◆ **Job**
Among the records below, find the lines that hold the word "FileFunction" and report how many there are, with no other words.

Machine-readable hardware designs
===============
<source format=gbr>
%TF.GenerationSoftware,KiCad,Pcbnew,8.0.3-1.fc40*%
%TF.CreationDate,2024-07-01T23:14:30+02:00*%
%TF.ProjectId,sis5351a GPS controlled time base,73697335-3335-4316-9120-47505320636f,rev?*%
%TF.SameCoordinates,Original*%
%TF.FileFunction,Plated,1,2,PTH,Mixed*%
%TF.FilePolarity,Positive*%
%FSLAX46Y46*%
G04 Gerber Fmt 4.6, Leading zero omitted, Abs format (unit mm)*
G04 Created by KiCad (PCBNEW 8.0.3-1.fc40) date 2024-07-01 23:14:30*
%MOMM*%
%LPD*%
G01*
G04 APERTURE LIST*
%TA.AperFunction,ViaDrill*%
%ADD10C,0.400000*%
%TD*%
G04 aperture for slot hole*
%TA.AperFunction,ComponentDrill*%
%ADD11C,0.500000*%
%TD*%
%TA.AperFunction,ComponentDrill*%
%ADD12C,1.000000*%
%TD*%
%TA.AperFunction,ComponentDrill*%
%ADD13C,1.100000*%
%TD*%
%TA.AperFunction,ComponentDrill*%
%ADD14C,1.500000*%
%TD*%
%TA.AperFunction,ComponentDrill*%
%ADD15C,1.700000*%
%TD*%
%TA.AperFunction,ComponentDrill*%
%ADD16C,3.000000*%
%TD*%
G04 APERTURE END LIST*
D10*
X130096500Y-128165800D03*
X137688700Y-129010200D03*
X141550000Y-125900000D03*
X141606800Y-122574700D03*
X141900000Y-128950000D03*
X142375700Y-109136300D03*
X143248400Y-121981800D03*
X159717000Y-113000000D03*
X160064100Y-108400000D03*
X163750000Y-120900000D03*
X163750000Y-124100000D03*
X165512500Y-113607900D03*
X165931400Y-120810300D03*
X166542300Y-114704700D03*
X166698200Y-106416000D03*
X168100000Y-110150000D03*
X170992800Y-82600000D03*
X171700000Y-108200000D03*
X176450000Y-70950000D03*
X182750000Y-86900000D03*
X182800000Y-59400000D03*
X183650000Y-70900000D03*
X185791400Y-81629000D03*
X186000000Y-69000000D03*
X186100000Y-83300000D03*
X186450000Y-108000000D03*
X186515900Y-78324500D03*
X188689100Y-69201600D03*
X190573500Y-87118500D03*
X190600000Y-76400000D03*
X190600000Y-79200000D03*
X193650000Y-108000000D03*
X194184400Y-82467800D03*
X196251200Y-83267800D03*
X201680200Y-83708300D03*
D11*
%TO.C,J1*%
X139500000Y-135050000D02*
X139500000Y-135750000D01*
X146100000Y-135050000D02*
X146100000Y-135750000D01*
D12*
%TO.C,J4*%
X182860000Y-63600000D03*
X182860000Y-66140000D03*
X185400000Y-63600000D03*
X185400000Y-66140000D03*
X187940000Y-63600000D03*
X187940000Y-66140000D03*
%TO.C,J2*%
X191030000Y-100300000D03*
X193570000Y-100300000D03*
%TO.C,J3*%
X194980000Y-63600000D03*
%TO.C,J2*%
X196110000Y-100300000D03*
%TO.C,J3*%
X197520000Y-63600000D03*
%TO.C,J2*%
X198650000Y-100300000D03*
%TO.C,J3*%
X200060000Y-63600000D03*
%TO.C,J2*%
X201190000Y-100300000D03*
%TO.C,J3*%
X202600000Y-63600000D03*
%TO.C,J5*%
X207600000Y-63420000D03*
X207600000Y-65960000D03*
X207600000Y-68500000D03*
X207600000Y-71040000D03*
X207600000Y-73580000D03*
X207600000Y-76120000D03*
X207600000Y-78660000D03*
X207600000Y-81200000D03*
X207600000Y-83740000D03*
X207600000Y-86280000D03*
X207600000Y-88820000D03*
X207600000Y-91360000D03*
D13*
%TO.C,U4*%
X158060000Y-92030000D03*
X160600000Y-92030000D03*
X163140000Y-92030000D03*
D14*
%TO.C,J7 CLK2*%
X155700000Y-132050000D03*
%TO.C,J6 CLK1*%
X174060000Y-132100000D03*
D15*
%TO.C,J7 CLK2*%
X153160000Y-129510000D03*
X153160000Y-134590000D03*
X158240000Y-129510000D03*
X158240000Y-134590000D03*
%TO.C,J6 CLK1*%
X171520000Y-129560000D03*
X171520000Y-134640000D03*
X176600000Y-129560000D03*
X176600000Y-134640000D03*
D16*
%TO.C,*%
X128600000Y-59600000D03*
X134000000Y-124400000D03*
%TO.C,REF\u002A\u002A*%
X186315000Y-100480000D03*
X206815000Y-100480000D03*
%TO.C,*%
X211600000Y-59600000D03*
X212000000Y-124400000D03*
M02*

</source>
===============
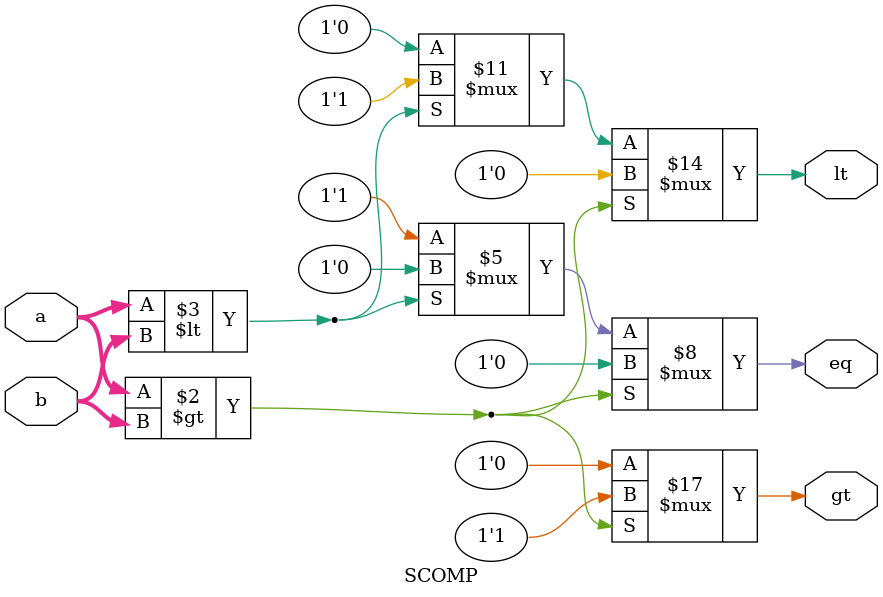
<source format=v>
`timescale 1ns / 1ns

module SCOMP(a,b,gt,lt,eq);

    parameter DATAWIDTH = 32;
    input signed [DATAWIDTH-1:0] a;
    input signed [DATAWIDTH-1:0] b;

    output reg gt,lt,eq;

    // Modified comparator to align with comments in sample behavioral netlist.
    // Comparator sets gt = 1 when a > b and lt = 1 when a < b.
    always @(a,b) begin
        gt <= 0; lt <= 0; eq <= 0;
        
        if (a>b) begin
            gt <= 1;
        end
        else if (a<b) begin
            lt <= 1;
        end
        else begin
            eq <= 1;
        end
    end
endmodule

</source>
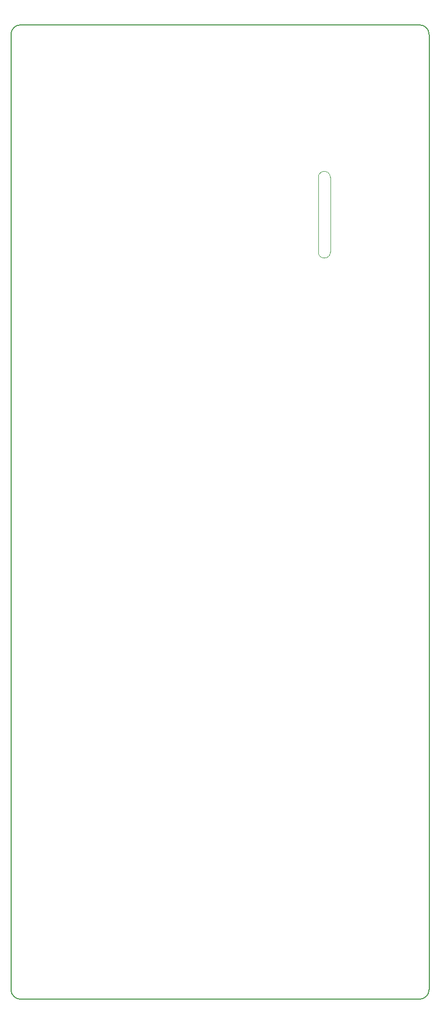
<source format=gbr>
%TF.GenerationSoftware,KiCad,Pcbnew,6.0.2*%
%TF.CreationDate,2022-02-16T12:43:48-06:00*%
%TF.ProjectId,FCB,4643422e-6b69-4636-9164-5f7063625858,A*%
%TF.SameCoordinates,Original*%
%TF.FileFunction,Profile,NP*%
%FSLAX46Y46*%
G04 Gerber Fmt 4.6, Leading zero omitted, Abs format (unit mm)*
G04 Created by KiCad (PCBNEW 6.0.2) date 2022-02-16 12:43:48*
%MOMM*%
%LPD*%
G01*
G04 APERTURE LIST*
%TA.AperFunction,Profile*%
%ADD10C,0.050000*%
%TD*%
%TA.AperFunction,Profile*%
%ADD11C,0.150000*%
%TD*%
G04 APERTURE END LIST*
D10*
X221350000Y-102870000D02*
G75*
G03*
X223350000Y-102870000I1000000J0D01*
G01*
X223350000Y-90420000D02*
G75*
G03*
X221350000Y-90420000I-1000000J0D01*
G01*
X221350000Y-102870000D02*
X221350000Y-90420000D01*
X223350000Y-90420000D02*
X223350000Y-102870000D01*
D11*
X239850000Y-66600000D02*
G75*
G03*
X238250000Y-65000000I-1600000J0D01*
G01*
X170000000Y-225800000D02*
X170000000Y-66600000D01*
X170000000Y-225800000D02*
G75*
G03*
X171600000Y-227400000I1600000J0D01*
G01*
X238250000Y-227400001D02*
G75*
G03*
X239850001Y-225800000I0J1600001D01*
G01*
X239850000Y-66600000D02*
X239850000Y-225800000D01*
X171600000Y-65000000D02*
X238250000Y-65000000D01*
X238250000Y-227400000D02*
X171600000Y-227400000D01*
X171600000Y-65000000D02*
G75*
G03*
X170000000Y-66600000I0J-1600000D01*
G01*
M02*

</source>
===============
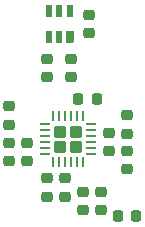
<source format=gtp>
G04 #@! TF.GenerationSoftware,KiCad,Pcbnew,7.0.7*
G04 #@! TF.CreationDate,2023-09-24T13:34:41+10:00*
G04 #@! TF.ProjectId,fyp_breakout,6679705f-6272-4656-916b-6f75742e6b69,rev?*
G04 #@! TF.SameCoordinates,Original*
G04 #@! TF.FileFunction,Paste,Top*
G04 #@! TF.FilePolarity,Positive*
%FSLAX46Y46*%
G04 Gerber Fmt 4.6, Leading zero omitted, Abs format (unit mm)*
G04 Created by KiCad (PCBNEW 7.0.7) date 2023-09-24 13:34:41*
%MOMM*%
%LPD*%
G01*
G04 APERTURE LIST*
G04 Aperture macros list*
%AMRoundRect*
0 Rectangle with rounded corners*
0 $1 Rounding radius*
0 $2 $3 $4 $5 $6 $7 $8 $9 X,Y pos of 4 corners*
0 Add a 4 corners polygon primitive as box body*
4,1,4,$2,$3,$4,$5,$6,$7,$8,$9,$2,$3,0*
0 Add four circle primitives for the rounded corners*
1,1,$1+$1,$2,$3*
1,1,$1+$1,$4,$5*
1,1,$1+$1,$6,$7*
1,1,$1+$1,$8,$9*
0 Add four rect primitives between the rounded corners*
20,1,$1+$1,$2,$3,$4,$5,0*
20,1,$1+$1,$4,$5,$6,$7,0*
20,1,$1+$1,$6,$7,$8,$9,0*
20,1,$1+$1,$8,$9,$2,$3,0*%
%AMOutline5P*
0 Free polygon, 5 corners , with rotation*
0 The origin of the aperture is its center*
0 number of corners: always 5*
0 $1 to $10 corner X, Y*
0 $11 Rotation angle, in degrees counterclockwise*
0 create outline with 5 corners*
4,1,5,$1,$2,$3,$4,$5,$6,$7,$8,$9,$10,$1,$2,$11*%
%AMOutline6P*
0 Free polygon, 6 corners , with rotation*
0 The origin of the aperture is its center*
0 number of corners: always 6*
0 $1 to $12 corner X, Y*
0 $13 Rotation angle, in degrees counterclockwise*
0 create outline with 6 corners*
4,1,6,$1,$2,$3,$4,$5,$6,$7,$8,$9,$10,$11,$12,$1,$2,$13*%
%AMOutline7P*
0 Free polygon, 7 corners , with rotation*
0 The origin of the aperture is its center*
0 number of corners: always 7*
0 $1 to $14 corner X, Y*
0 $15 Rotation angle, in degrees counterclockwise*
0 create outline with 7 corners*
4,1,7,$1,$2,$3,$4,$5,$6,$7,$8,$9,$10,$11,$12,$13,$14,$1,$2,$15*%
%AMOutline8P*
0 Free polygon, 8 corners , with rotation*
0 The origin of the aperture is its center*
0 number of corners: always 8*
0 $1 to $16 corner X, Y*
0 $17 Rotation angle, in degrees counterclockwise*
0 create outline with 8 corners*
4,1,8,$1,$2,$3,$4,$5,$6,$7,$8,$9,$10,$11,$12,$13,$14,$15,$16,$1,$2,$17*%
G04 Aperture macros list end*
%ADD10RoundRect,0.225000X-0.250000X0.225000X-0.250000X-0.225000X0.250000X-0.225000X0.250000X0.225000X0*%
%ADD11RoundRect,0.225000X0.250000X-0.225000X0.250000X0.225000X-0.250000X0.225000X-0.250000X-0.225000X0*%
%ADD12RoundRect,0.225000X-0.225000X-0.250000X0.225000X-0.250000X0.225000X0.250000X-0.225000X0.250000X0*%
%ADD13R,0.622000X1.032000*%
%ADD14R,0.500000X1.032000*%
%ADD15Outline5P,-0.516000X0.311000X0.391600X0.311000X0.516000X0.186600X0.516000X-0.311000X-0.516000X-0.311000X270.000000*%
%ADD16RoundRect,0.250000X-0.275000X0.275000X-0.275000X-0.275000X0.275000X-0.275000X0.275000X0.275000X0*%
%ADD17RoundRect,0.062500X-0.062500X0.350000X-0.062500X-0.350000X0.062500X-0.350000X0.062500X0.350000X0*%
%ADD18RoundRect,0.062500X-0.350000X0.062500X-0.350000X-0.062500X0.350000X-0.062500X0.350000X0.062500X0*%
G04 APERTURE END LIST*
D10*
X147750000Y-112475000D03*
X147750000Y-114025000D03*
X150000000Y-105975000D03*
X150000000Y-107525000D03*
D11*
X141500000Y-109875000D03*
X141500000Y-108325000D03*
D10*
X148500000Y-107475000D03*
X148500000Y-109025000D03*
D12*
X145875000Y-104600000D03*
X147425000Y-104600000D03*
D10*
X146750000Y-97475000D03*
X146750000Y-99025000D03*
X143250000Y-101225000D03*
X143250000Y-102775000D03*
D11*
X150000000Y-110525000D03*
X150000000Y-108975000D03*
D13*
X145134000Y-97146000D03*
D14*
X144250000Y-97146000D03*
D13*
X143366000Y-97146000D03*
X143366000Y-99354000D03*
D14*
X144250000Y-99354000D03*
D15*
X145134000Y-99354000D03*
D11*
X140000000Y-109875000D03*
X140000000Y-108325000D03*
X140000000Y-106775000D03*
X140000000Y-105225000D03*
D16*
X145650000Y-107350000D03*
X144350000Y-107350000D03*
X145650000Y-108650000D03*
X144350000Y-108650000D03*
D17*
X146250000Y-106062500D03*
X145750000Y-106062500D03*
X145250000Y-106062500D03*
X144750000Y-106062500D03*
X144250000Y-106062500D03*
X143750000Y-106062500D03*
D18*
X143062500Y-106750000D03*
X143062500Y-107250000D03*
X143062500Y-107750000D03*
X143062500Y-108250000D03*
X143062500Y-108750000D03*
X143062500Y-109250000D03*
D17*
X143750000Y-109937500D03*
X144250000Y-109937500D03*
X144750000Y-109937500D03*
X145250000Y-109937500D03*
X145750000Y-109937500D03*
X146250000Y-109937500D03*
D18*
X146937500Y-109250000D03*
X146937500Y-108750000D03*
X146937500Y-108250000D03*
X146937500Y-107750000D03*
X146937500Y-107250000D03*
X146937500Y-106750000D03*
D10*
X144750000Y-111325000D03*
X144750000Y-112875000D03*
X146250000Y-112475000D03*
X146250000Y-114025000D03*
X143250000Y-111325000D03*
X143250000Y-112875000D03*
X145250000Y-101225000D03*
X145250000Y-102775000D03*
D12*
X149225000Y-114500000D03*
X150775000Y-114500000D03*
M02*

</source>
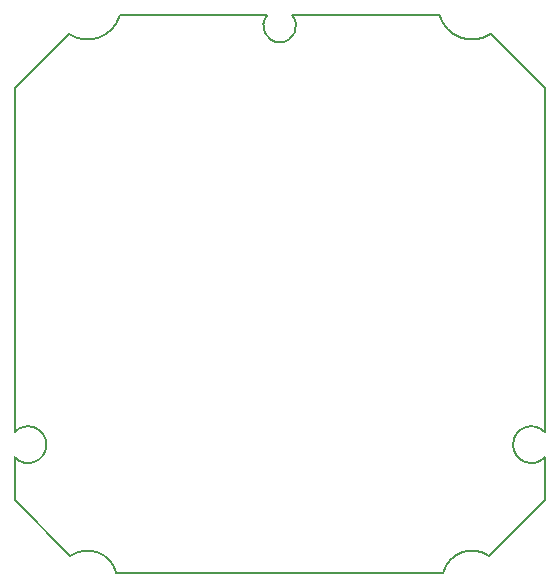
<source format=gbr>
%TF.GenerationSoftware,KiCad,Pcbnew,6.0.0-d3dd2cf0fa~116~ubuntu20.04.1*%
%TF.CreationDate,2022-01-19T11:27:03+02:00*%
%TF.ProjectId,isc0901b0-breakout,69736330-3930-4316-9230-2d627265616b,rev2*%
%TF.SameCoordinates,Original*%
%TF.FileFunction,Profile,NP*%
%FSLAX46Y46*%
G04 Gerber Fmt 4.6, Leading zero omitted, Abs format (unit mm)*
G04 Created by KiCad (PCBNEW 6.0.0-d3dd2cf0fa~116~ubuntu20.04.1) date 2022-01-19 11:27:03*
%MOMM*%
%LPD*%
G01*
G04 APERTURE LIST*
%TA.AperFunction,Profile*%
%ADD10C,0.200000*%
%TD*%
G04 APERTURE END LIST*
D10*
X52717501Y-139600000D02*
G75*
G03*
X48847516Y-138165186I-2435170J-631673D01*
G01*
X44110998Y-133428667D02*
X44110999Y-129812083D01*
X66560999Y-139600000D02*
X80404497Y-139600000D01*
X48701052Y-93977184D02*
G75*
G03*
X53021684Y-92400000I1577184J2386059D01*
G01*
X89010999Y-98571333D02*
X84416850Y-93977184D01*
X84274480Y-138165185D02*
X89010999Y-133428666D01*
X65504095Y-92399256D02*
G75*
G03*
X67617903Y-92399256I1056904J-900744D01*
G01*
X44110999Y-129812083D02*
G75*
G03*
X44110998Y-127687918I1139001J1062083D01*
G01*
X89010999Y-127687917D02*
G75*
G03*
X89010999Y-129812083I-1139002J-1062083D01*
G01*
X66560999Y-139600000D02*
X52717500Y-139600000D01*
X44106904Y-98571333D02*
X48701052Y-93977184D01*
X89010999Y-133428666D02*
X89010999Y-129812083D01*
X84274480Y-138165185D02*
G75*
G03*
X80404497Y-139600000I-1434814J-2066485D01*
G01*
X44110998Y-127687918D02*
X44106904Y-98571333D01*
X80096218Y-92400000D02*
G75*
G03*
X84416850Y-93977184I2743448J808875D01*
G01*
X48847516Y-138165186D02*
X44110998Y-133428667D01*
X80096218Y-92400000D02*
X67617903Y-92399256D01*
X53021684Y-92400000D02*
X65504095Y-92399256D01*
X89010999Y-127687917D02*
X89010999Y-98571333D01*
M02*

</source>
===============
◆ **Answer to the exercise**
4